Lewat olahraga dayung, ia lima kali mengibarkan bendera Merah Putih dan mengumandangkan lagu Indonesia Raya ketika menyabet medali emas SEA Games pada 2001, 2003, 2005, 2007, dan perunggu pada 2002.
Beruntung karena banyak koleganya memberikan perhatian dan dukungan moril. Biaya perawatan pun ditanggung BPJS Kesehatan.
Jika melihat kondisinya, Rodiaman perlu mendapat perhatian lebih baik. Setidaknya sebagai bentuk perhatian terhadap putra-putra bangsa yang telah memberikan bakti kepada bangsa dan negara.
Namun, apakah penyelenggara negara, terkhusus elite-elite, memberi perhatian yang cukup untuk pahlawan olahraga itu?
Bagaimana elite-elite sempat memperhatikan apabila mereka sibuk dengan diri sendiri. Sebaliknya, elite-elite malah menjadi benang kusut yang melilit bangsa ini.
Orang-orang seperti Rodiaman yang mengangkat harkat, martabat, dan kebanggaan bangsa; barangkali mudah saja terlupakan. Karena, para elite terlalu sibuk mengeruk uang rakyat.
Padahal, apa yang mereka lakukan untuk benar-benar mengharumkan bangsa dan negara? Sudah mendapat gaji besar, tunjangan besar, fasilitas berlimpah, dan hak-hak istimewa lainnya; masih saja menggarong uang rakyat.
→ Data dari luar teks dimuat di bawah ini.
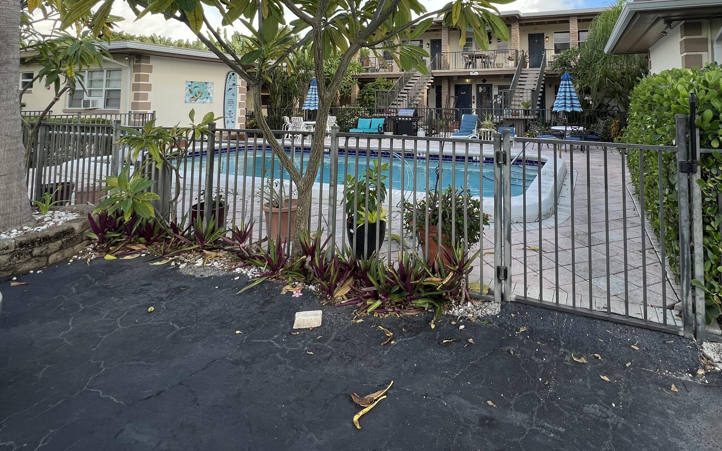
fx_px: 374
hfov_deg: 86.7
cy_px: 81
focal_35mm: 19
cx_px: 440
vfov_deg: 56.9
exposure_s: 1/265
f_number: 1.8
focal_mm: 1.57
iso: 32
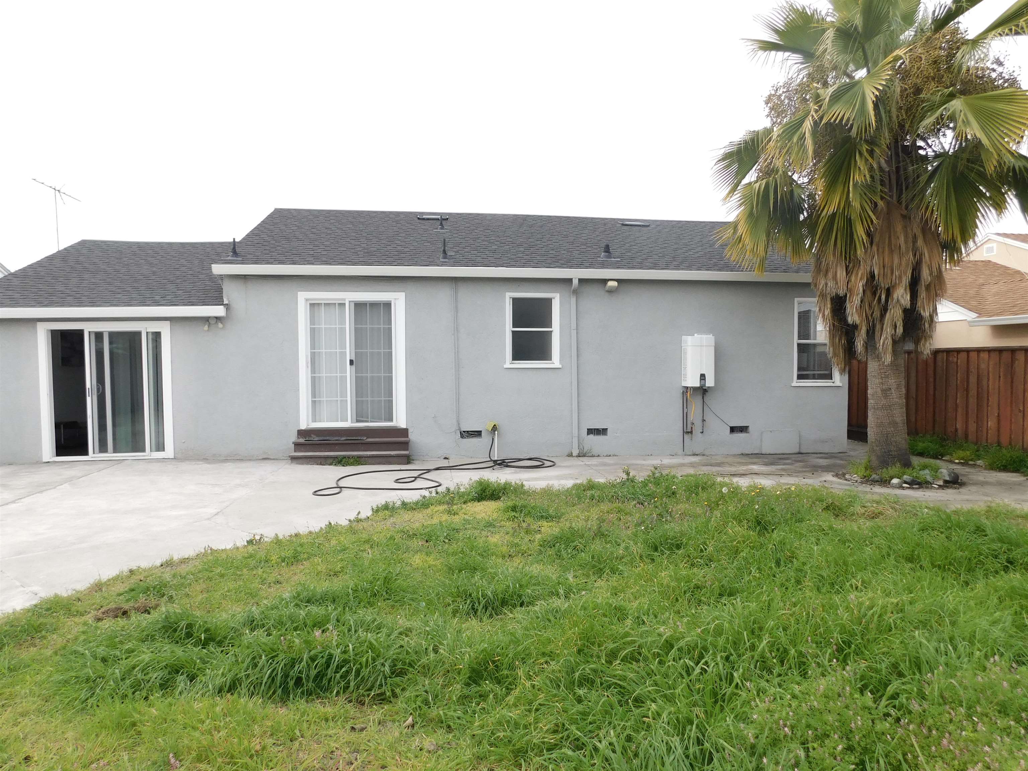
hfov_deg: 73.9
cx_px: 514
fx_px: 683
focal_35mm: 23
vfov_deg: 58.9
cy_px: 386
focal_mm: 4
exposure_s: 1/500
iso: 125
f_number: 3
Di DPR, misalnya, begitu lumrah terdengar proyek-proyek yang dijadikan bancakan. Banyak kasus, anggota DPR menjadi makelar proyek.
Kasus terhangat adalah ditangkapnya anggota Komisi III DPR, I Putu Sudiartana, Selasa (28/6). Wakil Bendahara Partai Demokrat itu ditangkap KPK karena ditengarai kuat menjadi ”pengatur” proyek 12 ruas jalan di Sumatera Barat.
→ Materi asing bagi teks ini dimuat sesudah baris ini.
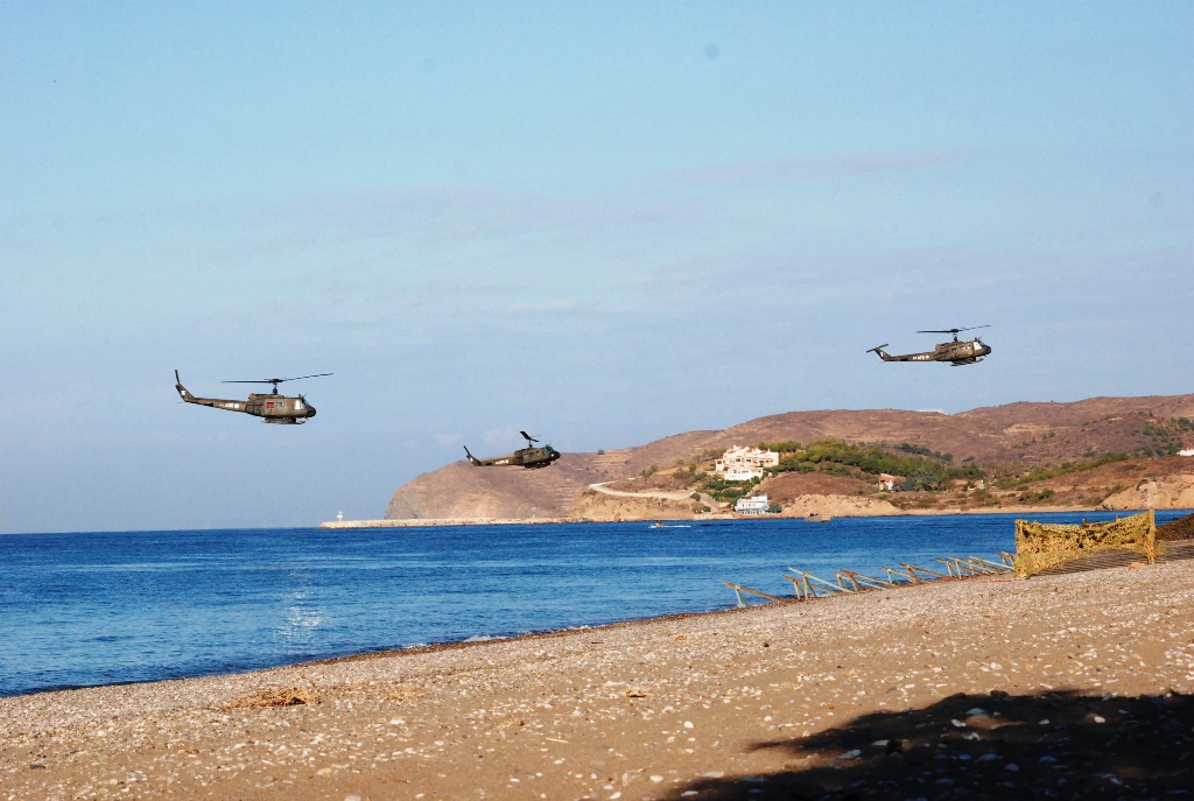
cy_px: 400
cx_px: 597
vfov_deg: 11.2
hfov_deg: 16.6
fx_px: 4087
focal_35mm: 123
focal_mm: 82
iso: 1000
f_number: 11
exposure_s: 1/2000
Tudingan itu menguat mengingat ia adalah anggota Komisi III yang ruang lingkup kerjanya meliputi bidang hukum, HAM, dan keamanan.
Jadi, tidak ada hubungannya dengan proyek-proyek infrastruktur, yang di DPR menjadi lingkup kerja Komisi V. Ah, rupanya nyalo proyek.
Logika sehat rasanya tak bisa menerima kenyataan bahwa politisi di DPR tidak kapok-kapok atau sadar-sadar juga.
Saat ada seorang politisi ditangkap, politisi lainnya tidak menjadikan momentum untuk menghentikan cara-cara curang mencuri uang rakyat.